- _FRAGMENTO SELECCIONADO_:
Fue un amanecer roto: hacia las siete menos cuarto, la ciudad respiró muerte allá en Solokoetxe, en la calle Fika, donde un joven de veintiún años –recién despierto quizá, todavía con la noche entre las ropas– cayó herido de arma blanca. Lo llevaron al hospital de Cruces, pero la herida fue demasiada, demasiado profunda. No es solo la sangre lo que borra las líneas del futuro; es el silencio.
Y eso que sonó como un aldabonazo, un grito contenido que estalla en la plaza pública. Porque no es solo la víctima lo que nos deja horrorizados, sino la evidencia de que cada mañana puede amanecer con tragedia. De que el filo de un cuchillo –quizá un machete, tal vez cualquier otra arma blanca corriente y matante..– puede segar un destino, y que la ciudad entera, nosotros mismos, somos testigos.

[Entradas de la colección]
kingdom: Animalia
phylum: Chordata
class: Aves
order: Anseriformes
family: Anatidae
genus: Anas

- _TAREA 1_: Reproduce palabra por palabra el fragmento seleccionado, comenzando en "Fue un amanecer" y terminando en "mismos, somos testigos.".
- _TAREA 2_: Según el texto sobre el joven herido en la calle Fika, ¿a qué hospital lo llevaron?
El material no tiene ningún papel en esto.

- _RESPUESTA 1_:
Fue un amanecer roto: hacia las siete menos cuarto, la ciudad respiró muerte allá en Solokoetxe, en la calle Fika, donde un joven de veintiún años –recién despierto quizá, todavía con la noche entre las ropas– cayó herido de arma blanca. Lo llevaron al hospital de Cruces, pero la herida fue demasiada, demasiado profunda. No es solo la sangre lo que borra las líneas del futuro; es el silencio.
Y eso que sonó como un aldabonazo, un grito contenido que estalla en la plaza pública. Porque no es solo la víctima lo que nos deja horrorizados, sino la evidencia de que cada mañana puede amanecer con tragedia. De que el filo de un cuchillo –quizá un machete, tal vez cualquier otra arma blanca corriente y matante..– puede segar un destino, y que la ciudad entera, nosotros mismos, somos testigos.

- _RESPUESTA 2_: Al hospital de Cruces.